Task. Only lines with the string "OWIERZCHNIA" are wanted. Pull them out of the data.
[[ Dataset records open ]]
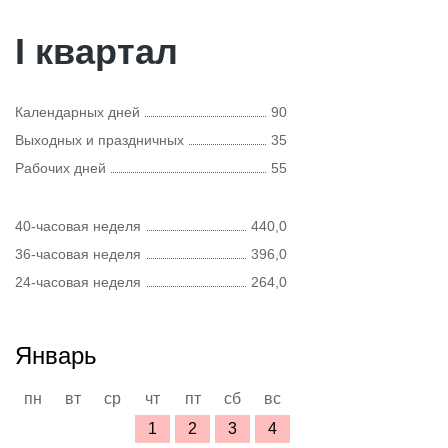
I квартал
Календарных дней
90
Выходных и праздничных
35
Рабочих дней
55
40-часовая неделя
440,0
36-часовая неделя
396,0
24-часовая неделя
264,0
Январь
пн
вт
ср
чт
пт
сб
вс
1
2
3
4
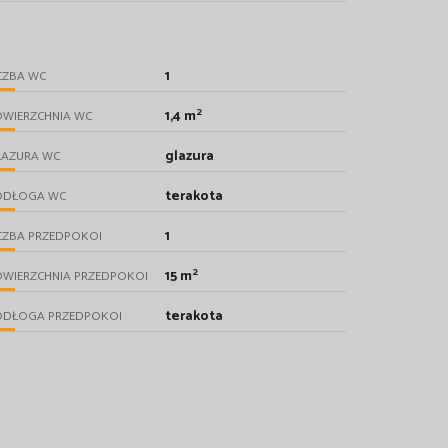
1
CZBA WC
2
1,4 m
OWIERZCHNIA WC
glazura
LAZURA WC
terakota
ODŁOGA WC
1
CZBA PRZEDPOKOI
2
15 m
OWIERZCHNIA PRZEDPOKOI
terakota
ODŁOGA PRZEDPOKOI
[[ Dataset records closed ]]
[[ Dataset records open ]]
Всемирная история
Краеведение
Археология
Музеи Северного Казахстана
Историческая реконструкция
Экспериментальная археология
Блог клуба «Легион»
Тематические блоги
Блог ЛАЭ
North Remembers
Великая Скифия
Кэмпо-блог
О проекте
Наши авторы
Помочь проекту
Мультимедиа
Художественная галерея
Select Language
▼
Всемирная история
[[ Dataset records closed ]]
Final answer.
OWIERZCHNIA WC
OWIERZCHNIA PRZEDPOKOI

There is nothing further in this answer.